--- Given data ---
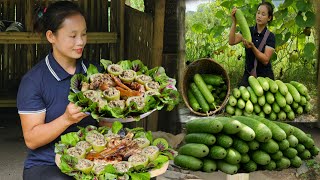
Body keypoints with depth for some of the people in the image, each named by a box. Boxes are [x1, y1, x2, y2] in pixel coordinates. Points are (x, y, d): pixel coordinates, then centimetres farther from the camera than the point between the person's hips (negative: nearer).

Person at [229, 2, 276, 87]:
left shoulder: (270, 36, -5)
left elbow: (265, 60, -15)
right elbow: (232, 41, -15)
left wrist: (252, 47, -29)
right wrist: (234, 22, -25)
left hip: (265, 76, -1)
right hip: (248, 74, 1)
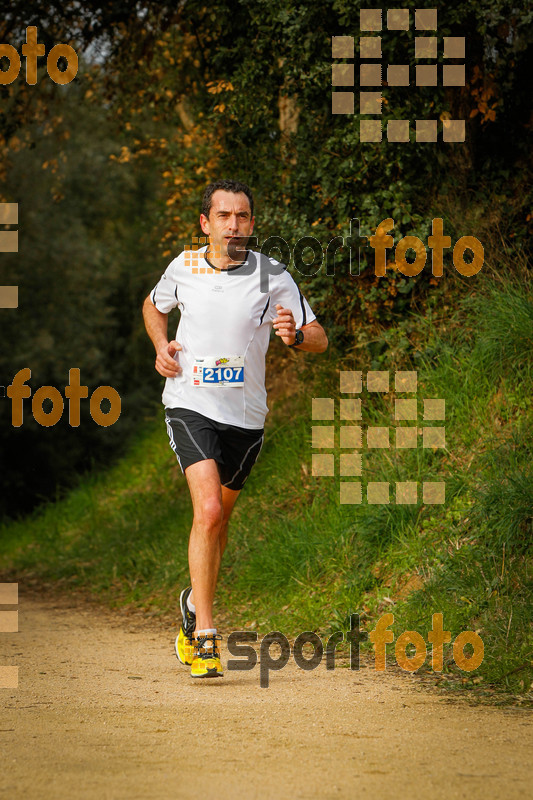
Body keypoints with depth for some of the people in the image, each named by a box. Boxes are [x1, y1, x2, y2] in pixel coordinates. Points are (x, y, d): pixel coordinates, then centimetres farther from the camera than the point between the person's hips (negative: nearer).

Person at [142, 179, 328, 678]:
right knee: (208, 510, -21)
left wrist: (294, 334, -26)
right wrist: (161, 346, 2)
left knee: (218, 517, 16)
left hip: (245, 415, 2)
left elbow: (319, 339, -3)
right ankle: (204, 638, -21)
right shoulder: (184, 267, 0)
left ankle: (195, 601, 45)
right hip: (190, 406, -2)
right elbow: (153, 306, 22)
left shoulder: (272, 277, -5)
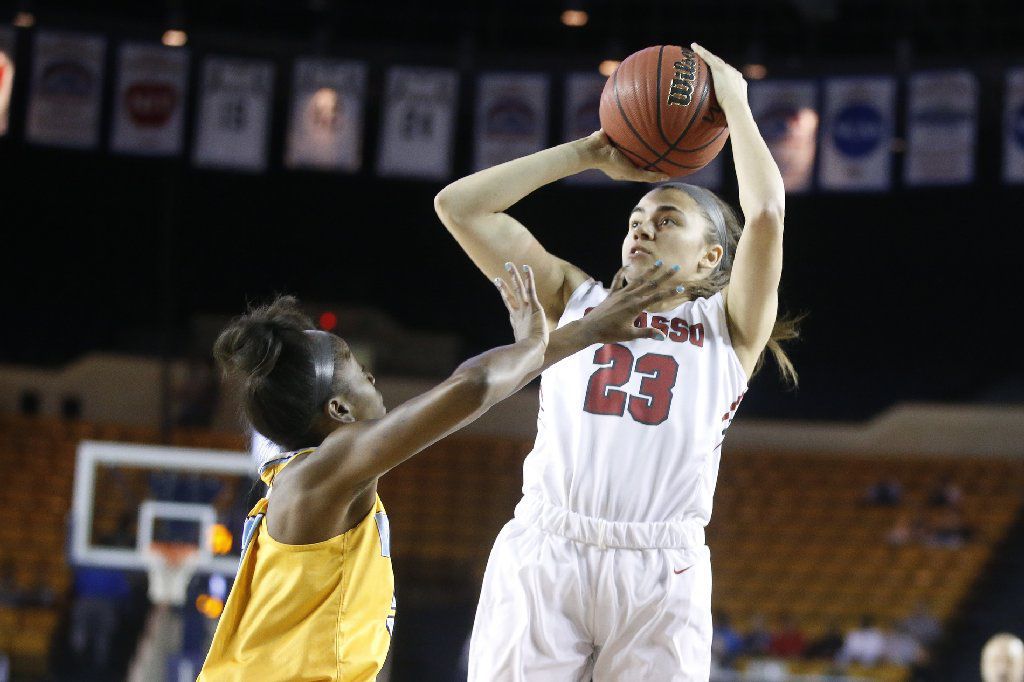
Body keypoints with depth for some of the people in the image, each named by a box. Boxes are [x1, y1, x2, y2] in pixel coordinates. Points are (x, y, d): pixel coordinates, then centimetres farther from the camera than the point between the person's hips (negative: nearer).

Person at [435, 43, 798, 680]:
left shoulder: (726, 328, 16)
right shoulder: (578, 300, 22)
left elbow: (767, 212, 0)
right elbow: (459, 205, 19)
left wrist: (734, 101, 13)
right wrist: (591, 154, 23)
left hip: (662, 573, -1)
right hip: (541, 555, 1)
---
Word for word, please reproduce each entry above and leave out every picture.

Problem solution |
Body keypoints with depth for some of the people in the image, each named by a box. Boxes are [x1, y1, x2, y2] in pixel coordinates. Points are (x, y, d): pixel coordinates, then centimetres farther from the camera than the point between the person's hips (negative: nearer).

Person at [229, 2, 276, 87]:
left shoulder: (270, 36, -5)
left elbow: (265, 60, -15)
right elbow: (232, 41, -15)
left wrist: (252, 47, -29)
right wrist: (234, 22, -25)
left hip: (265, 76, -1)
right hip: (248, 74, 1)
Body keypoints with depth for some of the people in the image, each named by a box. Boxes are [x1, y1, x2, y2] in pixel coordinates. Points are (x, y, d): pixel coordinates, then centimetres farther from the camera than the point between the person's hips (negative: nearer).

Person at [142, 179, 328, 678]:
right knee: (208, 510, -21)
left wrist: (294, 334, -26)
right wrist: (161, 346, 2)
left knee: (218, 517, 16)
left hip: (245, 415, 2)
left elbow: (319, 339, -3)
right ankle: (204, 638, -21)
right shoulder: (184, 267, 0)
left ankle: (195, 601, 45)
right hip: (190, 406, -2)
right elbow: (153, 306, 22)
left shoulder: (272, 277, -5)
Body keypoints with depth for some of the people in the image, each named by a box. Boxes are [x1, y1, x2, y2] in pixel coordinates. Points are (x, y, d): pixel coordinates, then centimetres farther from the camera than the point between the person's hips (negative: nearer).

Person at [435, 43, 798, 680]:
left shoulder: (726, 328, 16)
right shoulder: (578, 300, 22)
left elbow: (767, 212, 0)
right elbow: (459, 205, 19)
left wrist: (734, 101, 13)
right wrist: (591, 154, 23)
left hip: (662, 573, -1)
right hip: (541, 555, 1)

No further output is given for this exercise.